Dari pemaparan makna diatas dan didasarkan pada penjelasan yang lain 
memberikan pengertian bahwa istilah “Rabb” yang melahirkan kata 
“tarbiyah” tersebut mencakup segala hal yang bisa ditumbuhkan, 
dipelihara dan dikembangkan tidak hanya terbatas pada manusia, 
padahal-sebagaimana dikutip dari al Attas- pendidikan dalam arti Islam 
adalah sesuatu yang khusus untuk manusia. Menurutnya, istilah tarbiyah 
belum memadai untuk membawakan konsep pendidikan dalam pengertian islam.
Ta’lim
Kata “ta’lim” terbentuk dari kata dasar ”’allama-yu’allimu-ta’liman”. Term ini ditemukan dalam surat al Jumu’ah ayat 2,
“Dia-lah yang mengutus kepada kaum yang buta huruf seorang Rasul 
di antara mereka, yang membacakan ayat-ayat-Nya kepada mereka, 
menyucikan mereka dan mengajarkan kepada mereka Kitab dan Hikmah (As 
Sunah). Dan sesungguhnya mereka sebelumnya benar-benar dalam kesesatan 
yang nyata”
Dalam surat madaniyyah tersebut digunakan kata ”yu’allimu”, yang merupakan salah satu kata dasar yang membentuk istilah “ta’lim”. “yu’allimu”
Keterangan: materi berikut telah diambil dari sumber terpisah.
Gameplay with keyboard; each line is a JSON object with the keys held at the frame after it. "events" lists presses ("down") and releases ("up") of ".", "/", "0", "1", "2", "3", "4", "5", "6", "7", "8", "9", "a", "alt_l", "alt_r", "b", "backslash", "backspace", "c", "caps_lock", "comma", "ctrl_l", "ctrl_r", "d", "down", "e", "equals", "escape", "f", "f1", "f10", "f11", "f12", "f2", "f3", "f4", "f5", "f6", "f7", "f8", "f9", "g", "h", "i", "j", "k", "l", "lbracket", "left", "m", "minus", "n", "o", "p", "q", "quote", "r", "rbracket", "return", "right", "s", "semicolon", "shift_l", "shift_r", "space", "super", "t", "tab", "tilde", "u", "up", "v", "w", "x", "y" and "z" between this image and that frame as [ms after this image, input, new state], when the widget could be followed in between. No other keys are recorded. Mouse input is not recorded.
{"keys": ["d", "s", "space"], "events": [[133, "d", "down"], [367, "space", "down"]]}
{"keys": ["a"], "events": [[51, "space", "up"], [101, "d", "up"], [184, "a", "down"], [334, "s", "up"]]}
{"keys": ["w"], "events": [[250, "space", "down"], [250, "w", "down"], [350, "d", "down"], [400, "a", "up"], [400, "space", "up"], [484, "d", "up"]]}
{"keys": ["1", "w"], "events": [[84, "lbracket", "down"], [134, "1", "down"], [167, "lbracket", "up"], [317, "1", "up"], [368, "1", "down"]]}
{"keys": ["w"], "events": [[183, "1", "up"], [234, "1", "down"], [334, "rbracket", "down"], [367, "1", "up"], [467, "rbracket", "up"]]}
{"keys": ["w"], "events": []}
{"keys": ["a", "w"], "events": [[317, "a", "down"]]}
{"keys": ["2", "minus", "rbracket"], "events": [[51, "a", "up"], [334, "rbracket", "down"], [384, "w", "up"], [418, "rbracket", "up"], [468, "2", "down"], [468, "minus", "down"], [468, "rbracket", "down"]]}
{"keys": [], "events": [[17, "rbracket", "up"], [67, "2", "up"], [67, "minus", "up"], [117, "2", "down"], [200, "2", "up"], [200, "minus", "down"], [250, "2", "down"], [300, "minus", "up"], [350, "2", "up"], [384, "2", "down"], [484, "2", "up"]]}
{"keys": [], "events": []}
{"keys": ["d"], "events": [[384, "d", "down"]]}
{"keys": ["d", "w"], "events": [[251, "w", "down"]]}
 diartikan mengajarkan, untuk itu istilah ta’lim diterjemahkan dengan 
pengajaran (instruction). Menurut Syaikh Rasyid Ridha, ta’lim adalah 
proses transmisi berbagai ilmu pengetahuan pada jiwa individu tanpa 
adanya batasan dan ketentuan tertentu. Definisi ini berpijak pada 
beberapa ayat, antara lain firman Allah Al Baqarah ayat 31 “Dan Dia 
mengajarkan kepada Adam nama-nama (benda-benda) seluruhnya, kemudian 
mengemukakannya kepada para Malaikat lalu berfirman: “Sebutkanlah 
kepada-Ku nama benda-benda itu jika kamu memang orang-orang yang 
benar!”. Ayat ini berisi tentang allama Allah kepada Nabi 
Adam, sedangkan proses transmisi dilakukan secara bertahap sebagaimana 
Adam menyaksikan dan menganalisa asma-asma yang diajarkan Allah 
kepadanya. 
Demikian halnya pada surat al Alaq ayat 4-5 “Yang mengajar (manusia) dengan perantaraan kalam Dia mengajarkan kepada manusia apa yang tidak diketahuinya”. Betapa dalam ayat inipun allama
 Allah pada manusia pun dilakukan dengan perantara kalam yang 
membutuhkan waktu dari ketidaktahuan manusia menjadi manusia yang 
berilmu. Dari pengertian ini disimpulkan bahwa pengertian ta’lim lebih 
luas/ lebih umum daripada istilah tarbiyah yang khusus berlaku pada 
sesuatu yang baru tumbuh seperti anak-anak. Hal ini karena ta’lim tidak 
terikat pada masa tertentu sehingga mencakup fase bayi, anak-anak, 
remaja dan orang dewasa, sedangkan tarbiyah, khusus pendidikan dan 
pengajaran fase bayi dan anak-anak.
Sayyid Muhammad Naquib al Attas, terdapat hal yang membedakan 
tarbiyah dengan ta’lim yakni ruang lingkup. Ruang lingkup ta’lim lebih 
umum daripada tarbiyah, karena tarbiyah tidak mencakup segi pengetahuan 
dan hanya mengacu pada kondisi eksistensial dan juga tarbiyah merupakan 
terjemahan dari bahasa latin education, yang keduanya mengacu pada segala sesuatu yang bersifat fisik-mental.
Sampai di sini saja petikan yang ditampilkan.